Beautiful House

For the past couple of weeks, I’ve been engaged in some home improvement, specifically, updating the kitchen in our condo. When we moved in, the vintage 1994 cabinetry and appliances looked quite up-to-date compared to the 1980’s stuff in our old house. But within a year I decided it would be nice to modernize with new countertops and stainless steel appliances. It would refresh the look and use of the kitchen for me to enjoy, as well as be a good investment for resale purposes.

I started talking about doing this way back in 2014. (One thing you can say about me is that I never move too hastily when it comes to home improvement!) I remember my mom being super excited about it, and she’d nag me gently ever so often. “When are you going to get your new appliances?” she’d say. She even slipped me some extra money in my birthday cards one year. “Put this toward your new kitchen,” she wrote on the inside of the card. 

Somehow I couldn’t work up the enthusiasm I needed. It seemed wasteful to replace appliances that all worked perfectly well. I was confused by all the different patterns of counters, and should it be granite or quartz? Finally, one of my friends gave me the nudge I needed. Last month she replaced her appliances at a locally owned business, and took me there to meet the young woman who was her salesperson. I chose one of everything, and they were all installed a week later.  I’d been looking at countertops off and on in Home Depot during the two years I’ve been dithering over this project, and had already chosen the pattern I wanted. So yesterday I placed the order, and in about three to four weeks it will be installed. 

But my mother was the real impetus behind the decision to finally get this done. Since the sale of her house in September, there was a sum of money left in her personal checking account that I thought would probably be close to the amount I needed. What better way to spend it than finally complete the kitchen remodeling?
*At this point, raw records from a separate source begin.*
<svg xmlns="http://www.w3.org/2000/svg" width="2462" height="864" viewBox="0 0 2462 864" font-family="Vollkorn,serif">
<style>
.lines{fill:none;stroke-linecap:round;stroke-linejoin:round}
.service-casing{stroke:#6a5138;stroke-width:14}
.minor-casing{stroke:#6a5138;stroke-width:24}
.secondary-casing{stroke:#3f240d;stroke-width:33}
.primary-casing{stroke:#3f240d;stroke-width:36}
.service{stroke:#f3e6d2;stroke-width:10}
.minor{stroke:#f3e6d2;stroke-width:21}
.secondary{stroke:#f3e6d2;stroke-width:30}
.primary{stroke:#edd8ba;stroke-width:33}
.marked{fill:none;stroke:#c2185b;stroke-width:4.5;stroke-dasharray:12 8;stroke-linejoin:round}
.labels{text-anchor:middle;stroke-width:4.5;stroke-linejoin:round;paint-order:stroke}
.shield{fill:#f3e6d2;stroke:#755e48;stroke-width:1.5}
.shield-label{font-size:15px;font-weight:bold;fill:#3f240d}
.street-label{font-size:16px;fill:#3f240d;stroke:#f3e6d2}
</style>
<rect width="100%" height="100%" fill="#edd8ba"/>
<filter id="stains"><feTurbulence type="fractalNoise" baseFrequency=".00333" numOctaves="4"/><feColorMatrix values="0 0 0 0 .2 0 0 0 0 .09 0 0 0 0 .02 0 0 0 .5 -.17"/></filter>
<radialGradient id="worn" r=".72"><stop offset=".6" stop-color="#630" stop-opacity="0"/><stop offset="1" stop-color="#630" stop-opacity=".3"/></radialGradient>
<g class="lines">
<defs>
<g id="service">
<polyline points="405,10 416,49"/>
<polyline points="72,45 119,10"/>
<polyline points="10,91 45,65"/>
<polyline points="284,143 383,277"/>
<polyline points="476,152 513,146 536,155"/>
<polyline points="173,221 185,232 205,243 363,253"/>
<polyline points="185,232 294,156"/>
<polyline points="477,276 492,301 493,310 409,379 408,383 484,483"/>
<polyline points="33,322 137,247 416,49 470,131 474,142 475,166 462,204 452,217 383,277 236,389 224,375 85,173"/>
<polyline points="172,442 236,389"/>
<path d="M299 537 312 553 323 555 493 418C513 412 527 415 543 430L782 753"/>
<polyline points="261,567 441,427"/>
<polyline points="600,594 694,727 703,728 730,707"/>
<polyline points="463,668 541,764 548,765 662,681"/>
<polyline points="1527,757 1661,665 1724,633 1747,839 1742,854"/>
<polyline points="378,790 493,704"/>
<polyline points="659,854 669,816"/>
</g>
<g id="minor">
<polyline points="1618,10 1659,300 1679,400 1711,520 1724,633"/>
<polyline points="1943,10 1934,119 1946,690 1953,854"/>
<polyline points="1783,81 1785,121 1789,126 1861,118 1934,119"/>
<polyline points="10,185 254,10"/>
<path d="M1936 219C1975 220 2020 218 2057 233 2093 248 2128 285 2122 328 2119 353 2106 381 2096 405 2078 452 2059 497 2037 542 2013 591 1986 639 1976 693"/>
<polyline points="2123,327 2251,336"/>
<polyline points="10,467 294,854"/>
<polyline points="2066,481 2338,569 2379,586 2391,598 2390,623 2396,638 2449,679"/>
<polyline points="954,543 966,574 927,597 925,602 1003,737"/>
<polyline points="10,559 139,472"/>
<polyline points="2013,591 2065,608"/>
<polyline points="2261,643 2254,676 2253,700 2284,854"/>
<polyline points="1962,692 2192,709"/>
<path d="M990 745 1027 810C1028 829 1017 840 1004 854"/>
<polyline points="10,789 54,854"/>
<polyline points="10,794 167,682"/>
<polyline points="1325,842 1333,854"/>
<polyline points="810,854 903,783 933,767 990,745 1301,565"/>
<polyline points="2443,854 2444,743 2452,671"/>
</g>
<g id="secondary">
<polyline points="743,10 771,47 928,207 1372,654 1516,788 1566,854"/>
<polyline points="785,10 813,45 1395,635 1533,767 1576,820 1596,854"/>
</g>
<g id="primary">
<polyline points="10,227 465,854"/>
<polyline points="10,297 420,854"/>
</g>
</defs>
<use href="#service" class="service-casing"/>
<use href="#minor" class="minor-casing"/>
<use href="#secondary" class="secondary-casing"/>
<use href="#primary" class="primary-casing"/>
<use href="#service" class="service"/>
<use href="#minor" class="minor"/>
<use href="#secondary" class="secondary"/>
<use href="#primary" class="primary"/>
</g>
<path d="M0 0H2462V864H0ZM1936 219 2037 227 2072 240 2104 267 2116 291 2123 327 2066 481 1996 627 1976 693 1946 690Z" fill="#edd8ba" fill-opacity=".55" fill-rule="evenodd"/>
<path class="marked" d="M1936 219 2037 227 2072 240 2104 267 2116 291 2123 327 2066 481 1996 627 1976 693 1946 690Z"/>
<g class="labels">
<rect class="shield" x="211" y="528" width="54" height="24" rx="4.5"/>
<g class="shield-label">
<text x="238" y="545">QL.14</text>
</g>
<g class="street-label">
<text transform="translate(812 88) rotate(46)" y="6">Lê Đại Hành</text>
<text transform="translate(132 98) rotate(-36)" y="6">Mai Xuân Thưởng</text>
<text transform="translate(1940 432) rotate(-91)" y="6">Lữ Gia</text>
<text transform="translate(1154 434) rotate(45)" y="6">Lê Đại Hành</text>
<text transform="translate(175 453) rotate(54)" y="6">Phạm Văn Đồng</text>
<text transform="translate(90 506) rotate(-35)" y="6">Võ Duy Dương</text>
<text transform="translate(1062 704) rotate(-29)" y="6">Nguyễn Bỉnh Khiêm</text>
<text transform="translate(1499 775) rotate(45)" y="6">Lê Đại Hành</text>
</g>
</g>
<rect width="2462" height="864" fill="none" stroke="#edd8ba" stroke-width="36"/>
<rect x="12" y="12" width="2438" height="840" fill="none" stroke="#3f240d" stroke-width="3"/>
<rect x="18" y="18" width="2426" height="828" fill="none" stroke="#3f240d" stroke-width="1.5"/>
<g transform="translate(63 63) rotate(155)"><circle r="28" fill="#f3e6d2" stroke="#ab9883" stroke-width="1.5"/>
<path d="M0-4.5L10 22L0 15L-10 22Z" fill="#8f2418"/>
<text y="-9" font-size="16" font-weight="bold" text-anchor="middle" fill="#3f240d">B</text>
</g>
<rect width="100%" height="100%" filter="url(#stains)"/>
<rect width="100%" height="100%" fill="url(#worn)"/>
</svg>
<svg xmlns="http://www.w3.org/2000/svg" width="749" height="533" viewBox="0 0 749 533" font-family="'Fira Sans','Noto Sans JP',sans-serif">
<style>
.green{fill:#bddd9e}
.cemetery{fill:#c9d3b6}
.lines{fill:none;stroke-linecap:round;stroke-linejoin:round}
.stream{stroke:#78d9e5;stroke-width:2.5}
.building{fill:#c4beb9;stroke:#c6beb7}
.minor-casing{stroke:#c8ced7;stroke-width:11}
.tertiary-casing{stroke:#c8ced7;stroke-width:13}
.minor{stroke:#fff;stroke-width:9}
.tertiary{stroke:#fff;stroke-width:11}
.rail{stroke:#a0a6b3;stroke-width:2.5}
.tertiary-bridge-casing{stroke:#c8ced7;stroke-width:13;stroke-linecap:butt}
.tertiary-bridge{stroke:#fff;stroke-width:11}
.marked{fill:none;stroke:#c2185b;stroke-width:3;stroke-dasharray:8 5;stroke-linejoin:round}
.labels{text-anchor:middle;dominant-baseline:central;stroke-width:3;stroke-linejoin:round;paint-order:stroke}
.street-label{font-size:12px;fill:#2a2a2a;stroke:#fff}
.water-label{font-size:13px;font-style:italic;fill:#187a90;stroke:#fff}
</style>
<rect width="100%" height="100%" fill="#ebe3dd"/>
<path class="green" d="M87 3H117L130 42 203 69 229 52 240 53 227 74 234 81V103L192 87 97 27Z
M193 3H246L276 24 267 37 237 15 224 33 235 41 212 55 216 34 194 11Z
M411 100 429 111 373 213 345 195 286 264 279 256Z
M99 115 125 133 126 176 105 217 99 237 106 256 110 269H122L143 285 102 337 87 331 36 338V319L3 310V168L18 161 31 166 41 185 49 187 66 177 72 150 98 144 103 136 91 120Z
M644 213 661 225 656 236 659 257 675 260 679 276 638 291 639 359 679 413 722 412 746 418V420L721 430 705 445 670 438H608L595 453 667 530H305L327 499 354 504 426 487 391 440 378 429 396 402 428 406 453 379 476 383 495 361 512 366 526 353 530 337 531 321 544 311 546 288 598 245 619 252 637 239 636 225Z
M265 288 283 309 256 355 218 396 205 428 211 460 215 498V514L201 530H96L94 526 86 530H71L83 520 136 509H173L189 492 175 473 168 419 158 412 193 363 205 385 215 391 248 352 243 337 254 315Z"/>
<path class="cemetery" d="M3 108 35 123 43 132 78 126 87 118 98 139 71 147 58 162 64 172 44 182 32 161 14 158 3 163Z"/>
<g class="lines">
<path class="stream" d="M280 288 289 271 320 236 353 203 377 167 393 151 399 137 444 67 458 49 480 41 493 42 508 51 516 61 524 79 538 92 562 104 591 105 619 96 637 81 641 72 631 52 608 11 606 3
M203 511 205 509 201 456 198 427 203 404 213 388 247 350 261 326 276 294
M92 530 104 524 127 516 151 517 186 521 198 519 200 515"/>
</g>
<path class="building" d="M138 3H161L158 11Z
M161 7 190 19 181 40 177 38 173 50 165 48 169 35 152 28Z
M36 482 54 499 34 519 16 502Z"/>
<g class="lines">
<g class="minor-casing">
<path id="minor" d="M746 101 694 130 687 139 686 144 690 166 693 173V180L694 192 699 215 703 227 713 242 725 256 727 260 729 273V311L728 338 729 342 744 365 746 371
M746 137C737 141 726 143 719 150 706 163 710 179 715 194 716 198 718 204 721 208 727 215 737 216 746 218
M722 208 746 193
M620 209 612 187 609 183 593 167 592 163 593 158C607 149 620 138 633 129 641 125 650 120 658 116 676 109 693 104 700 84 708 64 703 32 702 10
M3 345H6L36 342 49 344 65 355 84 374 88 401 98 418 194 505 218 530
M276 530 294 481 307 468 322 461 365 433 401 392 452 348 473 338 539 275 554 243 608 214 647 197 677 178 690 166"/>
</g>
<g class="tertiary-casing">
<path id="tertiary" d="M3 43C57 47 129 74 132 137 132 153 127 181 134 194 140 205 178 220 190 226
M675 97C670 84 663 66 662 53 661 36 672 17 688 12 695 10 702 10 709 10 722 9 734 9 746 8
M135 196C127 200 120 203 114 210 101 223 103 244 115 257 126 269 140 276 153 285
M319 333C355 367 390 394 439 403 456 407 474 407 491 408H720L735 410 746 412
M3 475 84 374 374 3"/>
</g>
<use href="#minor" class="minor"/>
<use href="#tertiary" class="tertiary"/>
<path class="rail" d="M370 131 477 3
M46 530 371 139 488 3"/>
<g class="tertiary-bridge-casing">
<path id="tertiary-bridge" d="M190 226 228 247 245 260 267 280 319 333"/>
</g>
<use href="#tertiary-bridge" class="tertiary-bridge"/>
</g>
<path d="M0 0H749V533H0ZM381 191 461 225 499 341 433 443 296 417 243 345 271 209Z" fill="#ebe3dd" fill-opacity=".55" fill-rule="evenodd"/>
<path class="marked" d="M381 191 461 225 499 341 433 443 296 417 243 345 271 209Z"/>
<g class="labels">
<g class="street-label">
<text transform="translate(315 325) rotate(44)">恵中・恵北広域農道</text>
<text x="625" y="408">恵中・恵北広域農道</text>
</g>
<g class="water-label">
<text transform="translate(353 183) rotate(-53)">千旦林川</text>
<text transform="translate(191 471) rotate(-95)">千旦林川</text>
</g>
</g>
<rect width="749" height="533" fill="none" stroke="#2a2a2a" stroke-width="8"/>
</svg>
In her mind, the kitchen was the heart of a home, the place where a woman spends the majority of her time. It should be beautiful.

My mother loved a beautiful home, loved to keep a “pretty house,” as she called it. One of the hardest things she dealt with in her old age was the inability to maintain her house to her own standards. She worried and fretted about it a lot, especially in the spring. “This old house is just a wreck,” she’d say. “But I haven’t got the energy to do anything about it."

I’ve been reading an old book I ran across quite by accident, a memoir published in 1980 by a woman names Toby Talbot. It’s called simply, A Book About My Mother, and it is the author’s tribute to her own mother who has recently died. Talbot and I had very similar relationships with our mothers -extremely close and connected in every aspect of our lives. But Talbot’s mother, who was also elderly and infirm for some time before she was hospitalized, died during the night when Talbot was not with her. Talbot was crushed.

“To be cheated out of being with her at the last moment!” she writes. "Not to have had a last contact, a word, a glance. For her to tell me one more word, to tell me that ultimate intimate infinite message. For me to say one final word. To provide her with a last comfort."

I feel the weight of Talbot's pain, and count myself incredibly lucky for the opportunity to be with my mother not only the moment she died, but in the hours and days leading up to her death. She had been gently preparing me for a long time, and in those last days we spoke clearly and frankly together and she appeared to be without fear. 

So it was that a few days before she died I was sitting beside her on her hospital bed, holding her hand. “Mama,” I said, “I know what your heaven is going to be like."

She smiled at me. “You do, do you?” she said.

“Yes,” I told her. “Your heaven is going to be a beautiful house that never gets dirty or old. It will have a huge kitchen with everything you need to cook or bake whatever you want whenever you want it, and you never have to clean it up. It will have acres and acres of land so you can give a home to every homeless dog or cat that needs one."

By this time we were both crying, and I could barely finish the rest. “It will also have a special room just for me, filled with books and the finest piano ever made. And someday I will be there with you and we will take care of each other forever."

One year ago today my mother left us and went to that Beautiful House. And though I’m not a deeply religious person, I’ve come to rely on my belief in the Beautiful House - it has sustained me during the long, sad months just past. There were times in the earliest days of loss when I wondered if I could wait to get there, when I longed to just GO now. But lately I’ve felt that urgency fade into a more peaceful sense of assurance. Not just yet, I think now,  but someday. In the meantime, it comforts me to think of her in heavenly house, cooking and baking and caring for all the animals she so loved.

Waiting for me. Getting my room ready for me.

Meanwhile, I have a house to make beautiful here on earth. I think she’d be happy to see me finally going about it.